*GIVEN DATA*

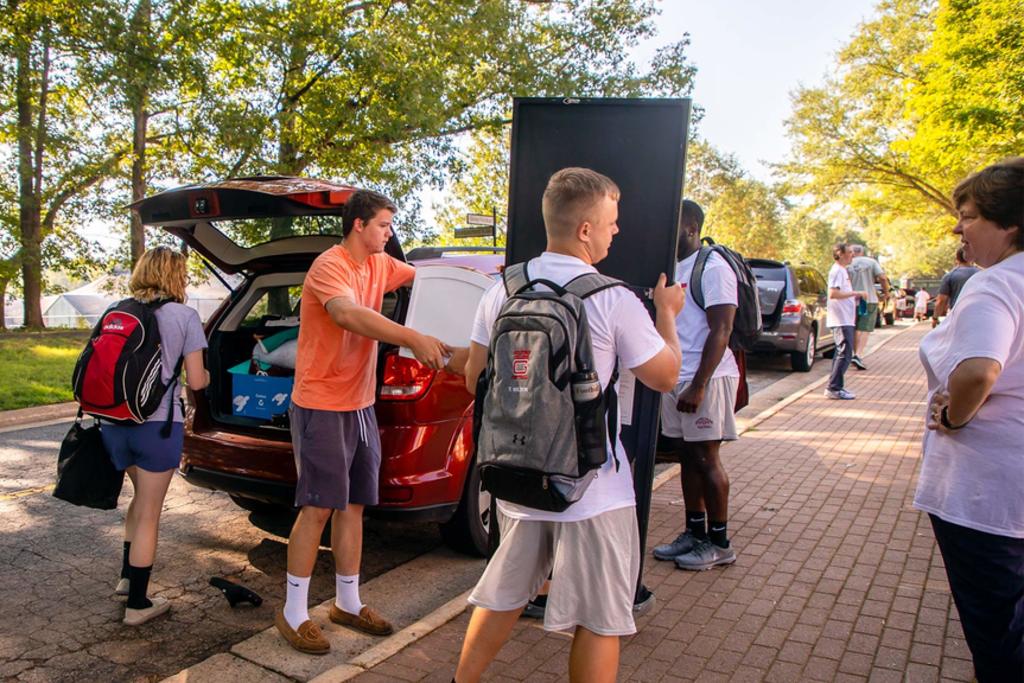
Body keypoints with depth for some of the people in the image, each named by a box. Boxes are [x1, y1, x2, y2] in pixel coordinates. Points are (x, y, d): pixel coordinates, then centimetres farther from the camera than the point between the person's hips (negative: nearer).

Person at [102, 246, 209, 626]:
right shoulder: (184, 316, -5)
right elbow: (196, 381, -5)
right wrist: (206, 374, 16)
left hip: (115, 421, 6)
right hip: (157, 425, -5)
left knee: (142, 496, 28)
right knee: (149, 513, 6)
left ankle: (127, 577, 36)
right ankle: (137, 604, 16)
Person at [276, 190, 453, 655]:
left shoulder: (379, 265, 8)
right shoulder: (329, 266, -17)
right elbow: (348, 314, -36)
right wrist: (413, 338, -47)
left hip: (360, 404, 8)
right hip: (321, 405, -8)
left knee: (352, 505, 13)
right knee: (318, 507, -4)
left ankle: (348, 603, 27)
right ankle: (293, 614, 12)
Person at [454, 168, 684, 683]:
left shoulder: (503, 290, 0)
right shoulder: (613, 300, -15)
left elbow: (474, 378, 8)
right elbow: (664, 376, -2)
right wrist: (666, 314, 13)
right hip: (589, 486, -5)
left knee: (503, 593, 23)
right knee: (600, 618, 12)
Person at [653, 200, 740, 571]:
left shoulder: (712, 268, -11)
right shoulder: (673, 268, 15)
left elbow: (720, 331, -16)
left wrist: (698, 385, -21)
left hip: (706, 377, -8)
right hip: (675, 378, 8)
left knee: (706, 459, -1)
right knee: (687, 457, 12)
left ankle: (719, 543, 13)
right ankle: (694, 533, 24)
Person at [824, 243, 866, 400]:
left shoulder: (842, 271, 19)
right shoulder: (837, 271, -12)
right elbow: (833, 294, -24)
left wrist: (856, 296, 12)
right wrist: (855, 293, -20)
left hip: (845, 320, 11)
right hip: (841, 320, -11)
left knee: (842, 353, 12)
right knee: (845, 354, -11)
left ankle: (836, 387, 16)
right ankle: (833, 388, -9)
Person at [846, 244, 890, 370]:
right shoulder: (871, 262, -1)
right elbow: (883, 278, -9)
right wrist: (886, 293, 5)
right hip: (869, 300, -2)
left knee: (855, 330, 14)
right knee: (865, 330, -4)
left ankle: (856, 355, 18)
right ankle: (858, 356, -19)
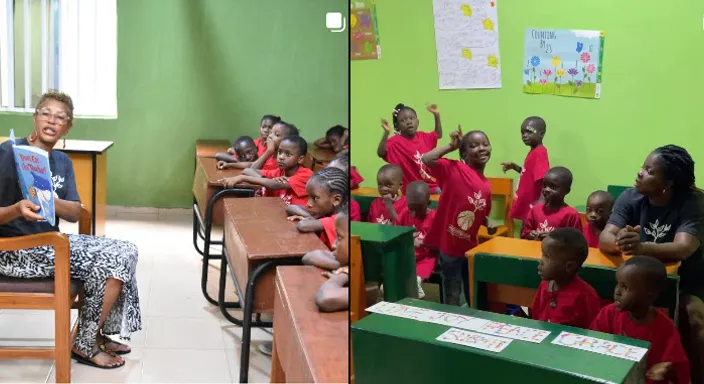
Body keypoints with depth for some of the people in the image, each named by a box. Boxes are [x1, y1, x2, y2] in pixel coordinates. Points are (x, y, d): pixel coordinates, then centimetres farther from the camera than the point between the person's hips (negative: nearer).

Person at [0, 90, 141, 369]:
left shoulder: (62, 161, 9)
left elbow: (75, 213, -1)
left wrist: (50, 202, -22)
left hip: (51, 241, 8)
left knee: (125, 252, -2)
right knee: (113, 261, -18)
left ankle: (98, 333, 12)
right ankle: (85, 345, -1)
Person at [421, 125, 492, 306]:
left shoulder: (486, 185, 6)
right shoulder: (454, 169, -12)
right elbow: (427, 159, -29)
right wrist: (451, 146, -19)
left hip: (470, 247, 6)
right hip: (449, 244, -6)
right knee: (452, 297, 8)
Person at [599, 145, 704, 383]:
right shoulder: (631, 198, -7)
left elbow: (683, 248, -33)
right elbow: (605, 238, -18)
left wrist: (641, 248, -54)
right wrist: (619, 242, -45)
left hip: (684, 282, -3)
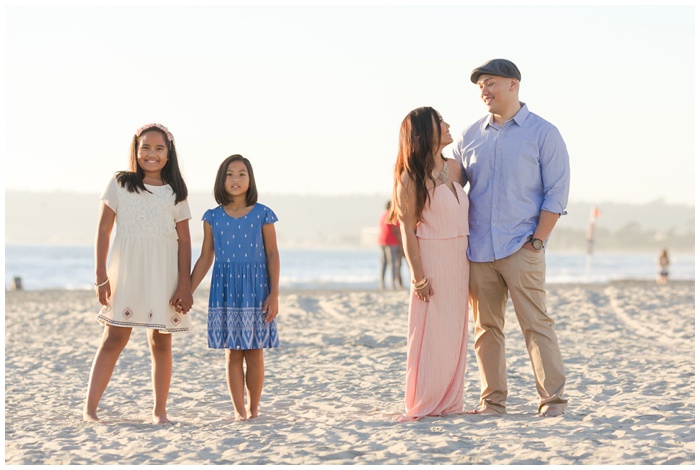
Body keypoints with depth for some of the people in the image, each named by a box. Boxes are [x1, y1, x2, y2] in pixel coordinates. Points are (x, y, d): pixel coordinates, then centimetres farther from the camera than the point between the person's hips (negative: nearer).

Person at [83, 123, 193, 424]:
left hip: (164, 273, 2)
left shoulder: (175, 192, 9)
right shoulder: (120, 184, 5)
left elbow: (184, 241, 6)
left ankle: (160, 411, 13)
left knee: (161, 342, 5)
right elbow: (103, 230, 3)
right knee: (115, 337, -7)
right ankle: (89, 409, -7)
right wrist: (100, 276, -4)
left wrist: (184, 284, -3)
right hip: (126, 269, -2)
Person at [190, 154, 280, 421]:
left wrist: (274, 294, -6)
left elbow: (272, 255, 0)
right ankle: (239, 411, 6)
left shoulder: (262, 215, -1)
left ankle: (253, 409, 13)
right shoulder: (213, 217, 3)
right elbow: (205, 259, 7)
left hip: (255, 288, -1)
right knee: (233, 353, 2)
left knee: (254, 353, 3)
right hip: (225, 290, 1)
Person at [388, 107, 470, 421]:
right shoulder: (411, 178, -9)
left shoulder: (453, 168, 9)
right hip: (432, 257, -6)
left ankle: (449, 401, 14)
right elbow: (408, 230, -10)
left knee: (455, 332, 8)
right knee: (430, 333, -4)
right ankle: (423, 404, 2)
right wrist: (418, 276, -14)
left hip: (459, 259, 6)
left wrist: (471, 262, 10)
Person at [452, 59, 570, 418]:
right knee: (486, 327, 5)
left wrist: (537, 241, -9)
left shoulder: (543, 134, 2)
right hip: (478, 251, 4)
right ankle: (492, 400, 11)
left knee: (536, 324, -8)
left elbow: (556, 193, -1)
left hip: (521, 249, -4)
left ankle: (553, 399, -6)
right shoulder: (470, 136, 13)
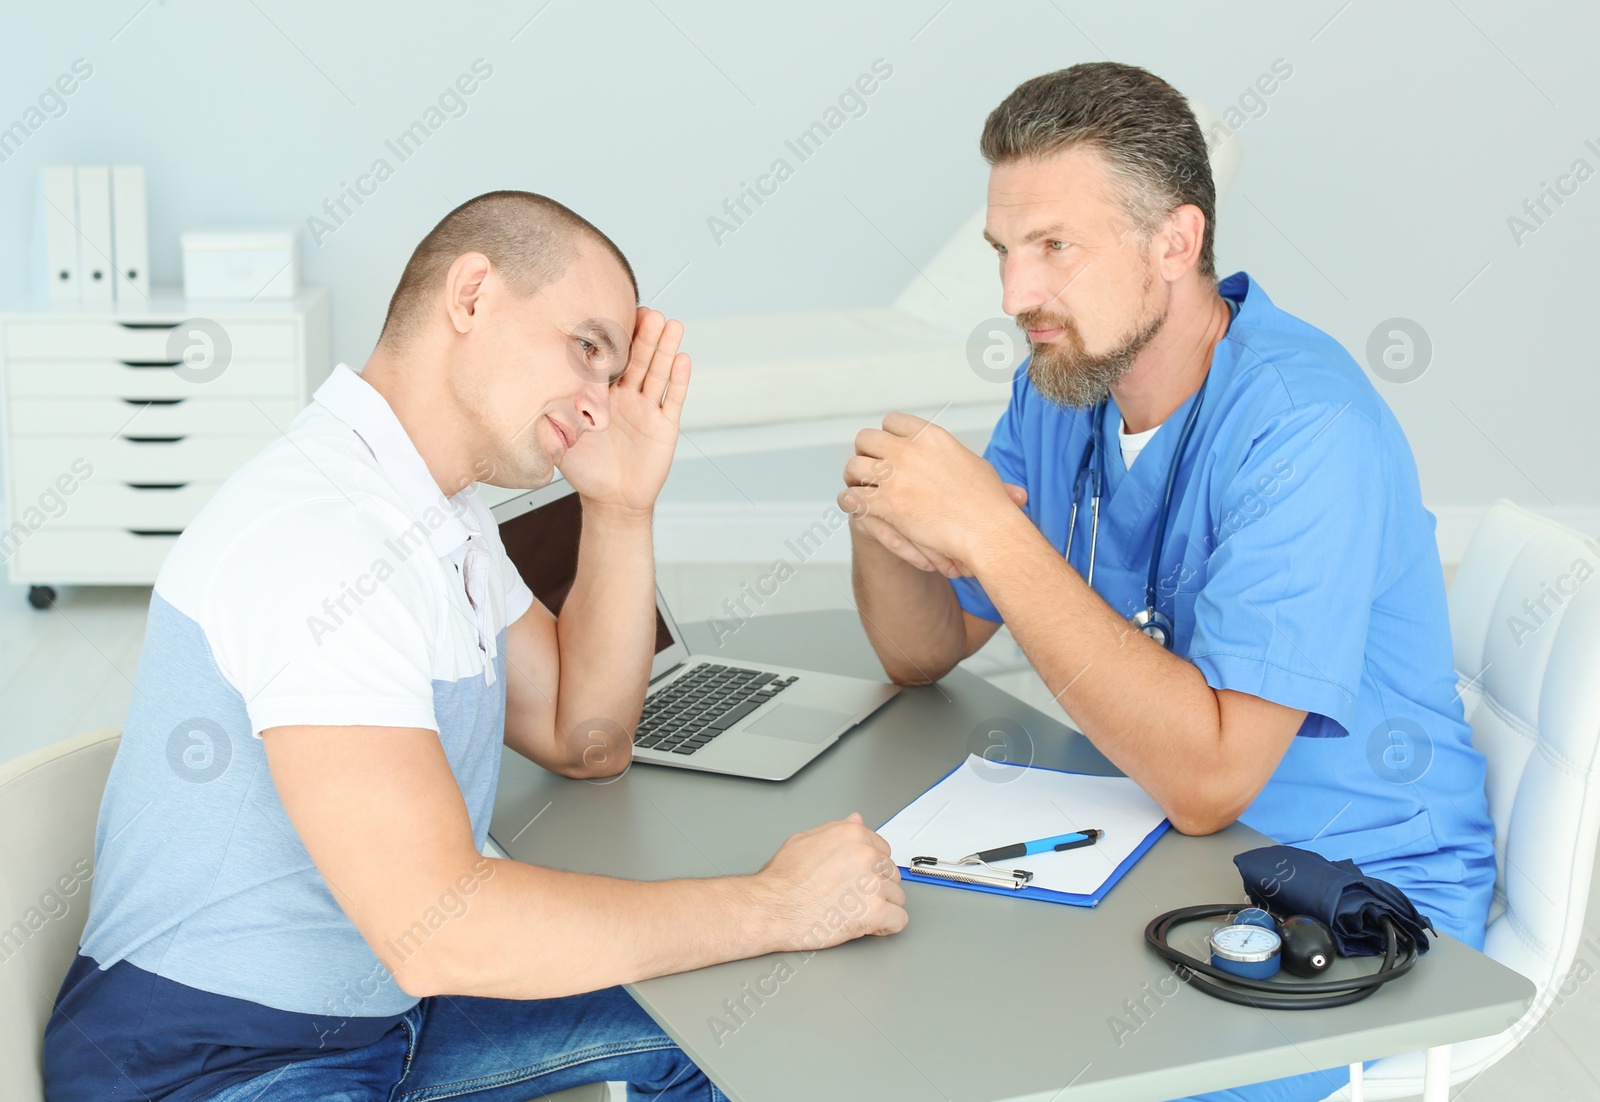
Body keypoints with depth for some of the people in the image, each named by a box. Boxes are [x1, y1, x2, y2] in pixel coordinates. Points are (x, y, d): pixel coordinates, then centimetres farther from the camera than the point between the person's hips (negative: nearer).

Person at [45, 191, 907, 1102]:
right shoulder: (321, 531, -27)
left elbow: (584, 741, 13)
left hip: (378, 1013, 10)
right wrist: (774, 906, -25)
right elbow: (435, 930, -33)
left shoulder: (441, 511, 7)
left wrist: (623, 509, 0)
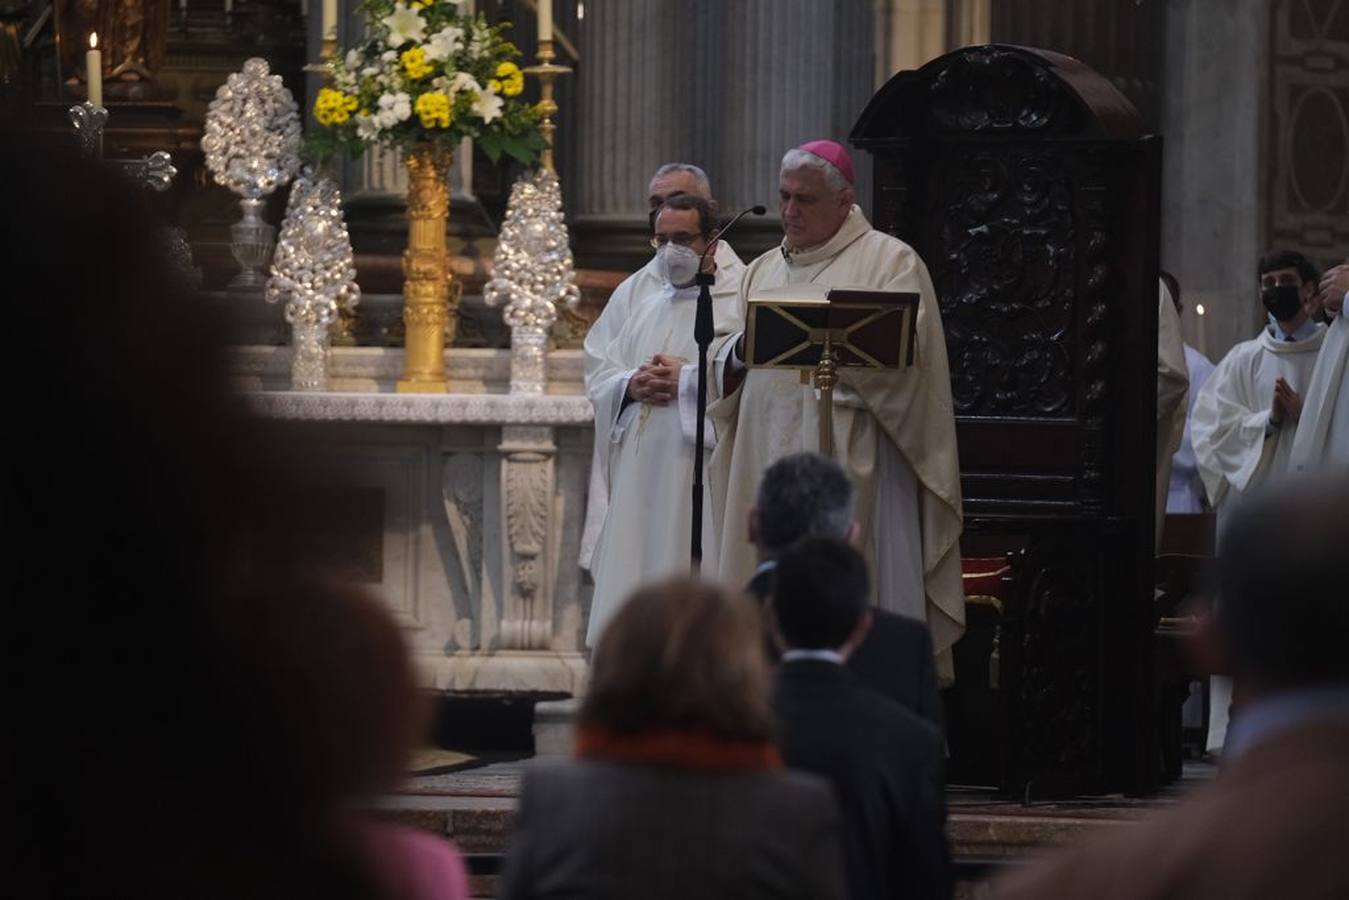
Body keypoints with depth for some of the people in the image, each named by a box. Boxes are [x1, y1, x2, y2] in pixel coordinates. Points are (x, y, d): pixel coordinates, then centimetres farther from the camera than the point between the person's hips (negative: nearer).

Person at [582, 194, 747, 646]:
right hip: (638, 466, 5)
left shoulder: (742, 294, -1)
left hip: (702, 456, -5)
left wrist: (687, 379, -13)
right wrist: (630, 385, -5)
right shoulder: (635, 292, 17)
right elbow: (596, 366, 14)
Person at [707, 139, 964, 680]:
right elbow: (722, 375, 18)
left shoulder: (890, 262, 3)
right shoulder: (763, 272, 21)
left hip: (852, 468, -6)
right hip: (765, 463, 6)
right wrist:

*EXERCISE DETAILS*
Above are records; write out the lines from the one with "left ankle: (856, 355, 18)" down to the one with "left shoulder: (486, 185, 6)", exactly, leaving the pictures out.

*WORKED SOLUTION*
left ankle: (856, 355, 18)
right ankle: (858, 356, -19)
Body keypoints with depth for some of the people in the image, each named by a box. Boxes are [x1, y1, x2, y2] in pixel coordinates. Points are (x, y, d): pixel coordinates, then centimetres farther from the camera than the point between the person's hips (negative: nearer).

Person at [0, 90, 141, 369]:
left shoulder: (62, 161, 9)
left elbow: (75, 213, -1)
left wrist: (50, 202, -22)
left hip: (51, 241, 8)
left knee: (125, 252, -2)
right knee: (113, 261, -18)
left ankle: (98, 333, 12)
right ankle: (85, 345, -1)
Person at [421, 125, 492, 306]:
left shoulder: (486, 185, 6)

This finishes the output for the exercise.